O problema não é desconhecido. O relatório “Yanomami sob ataque”, realizado pela Associação Yanomami Hutukara e pela Associação Wanasseduume Ye’kwana, com assessoria técnica do ISA (Instituto Socioambiental), mostrava que Arathau, uma das regiões da terra indígena localizadas próximo ao rio Parima, registrava o maior índice de desnutrição em todo o território.
Entre as crianças com até cinco anos, cerca de 79,3% registravam peso baixo ou muito baixo.
Segundo o pediatra Renato Kfouri, a desnutrição já foi a principal causa de mortalidade infantil no país. “Isso rebaixava nossa expectativa de vida e colocava nossa mortalidade infantil em níveis muito elevados”, afirma.
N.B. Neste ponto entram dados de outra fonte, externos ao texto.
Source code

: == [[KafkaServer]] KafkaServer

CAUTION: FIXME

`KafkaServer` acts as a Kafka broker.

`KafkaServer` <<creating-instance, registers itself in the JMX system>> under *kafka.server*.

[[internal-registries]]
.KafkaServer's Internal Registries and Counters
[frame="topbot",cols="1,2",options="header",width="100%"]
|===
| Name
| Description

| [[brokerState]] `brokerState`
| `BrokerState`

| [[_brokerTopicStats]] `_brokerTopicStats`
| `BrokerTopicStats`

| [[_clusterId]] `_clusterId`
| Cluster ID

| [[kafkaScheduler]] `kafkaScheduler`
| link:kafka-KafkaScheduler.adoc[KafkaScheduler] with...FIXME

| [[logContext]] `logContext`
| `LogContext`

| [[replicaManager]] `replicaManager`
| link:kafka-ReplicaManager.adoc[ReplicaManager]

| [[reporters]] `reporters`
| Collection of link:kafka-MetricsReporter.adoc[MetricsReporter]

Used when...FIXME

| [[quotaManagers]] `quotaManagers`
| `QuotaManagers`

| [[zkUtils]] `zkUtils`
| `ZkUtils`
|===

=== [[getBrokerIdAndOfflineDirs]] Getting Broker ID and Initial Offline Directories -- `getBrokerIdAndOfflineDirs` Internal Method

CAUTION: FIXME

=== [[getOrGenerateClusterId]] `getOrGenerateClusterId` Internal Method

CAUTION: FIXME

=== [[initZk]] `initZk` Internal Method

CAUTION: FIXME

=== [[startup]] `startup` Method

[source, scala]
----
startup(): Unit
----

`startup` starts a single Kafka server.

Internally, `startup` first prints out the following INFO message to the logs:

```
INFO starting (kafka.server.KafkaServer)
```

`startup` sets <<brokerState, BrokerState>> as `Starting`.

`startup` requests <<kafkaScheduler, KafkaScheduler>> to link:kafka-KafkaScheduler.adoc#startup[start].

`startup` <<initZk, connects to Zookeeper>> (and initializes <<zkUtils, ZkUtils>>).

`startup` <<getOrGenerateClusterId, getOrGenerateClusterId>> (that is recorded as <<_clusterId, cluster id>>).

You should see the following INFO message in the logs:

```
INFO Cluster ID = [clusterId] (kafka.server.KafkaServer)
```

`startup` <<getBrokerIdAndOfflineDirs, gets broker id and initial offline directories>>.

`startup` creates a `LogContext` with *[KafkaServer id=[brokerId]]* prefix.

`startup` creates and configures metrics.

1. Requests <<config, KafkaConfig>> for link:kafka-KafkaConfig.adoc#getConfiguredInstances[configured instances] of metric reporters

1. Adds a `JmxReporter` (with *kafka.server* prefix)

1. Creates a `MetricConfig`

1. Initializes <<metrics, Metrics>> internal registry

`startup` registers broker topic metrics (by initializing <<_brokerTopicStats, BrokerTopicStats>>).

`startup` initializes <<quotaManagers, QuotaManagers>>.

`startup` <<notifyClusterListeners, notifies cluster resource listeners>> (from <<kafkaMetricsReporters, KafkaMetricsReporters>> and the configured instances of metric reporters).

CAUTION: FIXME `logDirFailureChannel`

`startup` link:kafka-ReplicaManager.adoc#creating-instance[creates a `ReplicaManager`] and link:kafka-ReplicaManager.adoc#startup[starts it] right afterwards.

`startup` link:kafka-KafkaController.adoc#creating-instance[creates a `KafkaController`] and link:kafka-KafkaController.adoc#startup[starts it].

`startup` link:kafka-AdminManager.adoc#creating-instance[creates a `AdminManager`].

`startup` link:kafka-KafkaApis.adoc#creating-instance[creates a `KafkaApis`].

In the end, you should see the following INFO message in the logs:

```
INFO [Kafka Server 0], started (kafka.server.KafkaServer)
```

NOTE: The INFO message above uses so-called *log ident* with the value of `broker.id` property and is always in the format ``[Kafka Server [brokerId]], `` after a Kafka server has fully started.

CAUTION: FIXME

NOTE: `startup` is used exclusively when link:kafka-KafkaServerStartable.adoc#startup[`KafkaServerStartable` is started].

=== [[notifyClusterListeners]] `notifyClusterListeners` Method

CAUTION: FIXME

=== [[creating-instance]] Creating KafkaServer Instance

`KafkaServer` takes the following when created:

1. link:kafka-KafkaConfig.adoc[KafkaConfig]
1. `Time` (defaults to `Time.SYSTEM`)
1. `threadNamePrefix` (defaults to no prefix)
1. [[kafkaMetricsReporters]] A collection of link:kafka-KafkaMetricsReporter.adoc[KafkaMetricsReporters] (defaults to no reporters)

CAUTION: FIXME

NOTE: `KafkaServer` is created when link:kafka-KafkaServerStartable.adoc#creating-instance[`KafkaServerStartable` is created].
Com o tempo, o país superou esse cenário, mas algumas localidades mais vulneráveis continuam com problemas semelhantes, como é o caso do território yanomami.
“Uma coisa é uma pneumonia em uma criança eutrófica [com bons índices de nutrição] em São Paulo, com assistência. Outra coisa é uma pneumonia em um desnutrido, já que a desnutrição é imunossupressora. Qualquer infecção em um desnutrido é muito mais grave”, explica Kfouri.
A desnutrição também é um aspecto levantado por Boccolini. Para ele, é necessário tomar medidas para fornecer aleitamento materno para as crianças e alimentos adequados para toda a comunidade yanomami. Além disso, ter um acompanhamento nutricional para observar a população é importante.
O coordenador do Observa Infância também menciona a importância da vacinação. Alguns exemplos são os imunizantes como da gripe, Covid-19 e pneumocócica 23 que poderiam proteger contra casos de pneumonia. O ponto também se relaciona com o alcance do sistema de saúde. “O acesso a serviços de saúde dessas populações é mais restrito”, diz Boccolini.
Outro problema relacionado ao estado de emergência nos yanomamis é o garimpo ilegal. O contato com pessoas de fora da comunidade pode resultar na circulação de vírus não comuns na comunidade. Ainda mais, as invasões nesses territórios e o desmatamento diminuem a disponibilidade de terras férteis –ou seja, impactam o fornecimento de alimentos adequados, o que pode levar à desnutrição.
Neste sábado, durante a visita do presidente Lula a Boa vista, a reportagem da Folha viu crianças internadas na Casai (Casa de Saúde Indígena) com sinais de verminose, como abdome inchado.
Além disso, imagens divulgadas por indígenas da etnia mostram crianças e idosos em situação de desnutrição e necessitando de amparo e auxílio médico. As fotos foram tiradas entre terça-feira (17) e sexta (20), segundo Junior Yanomami, presidente do Conselho Distrital de Saúde Indígena Yanomami e Ye´kuana.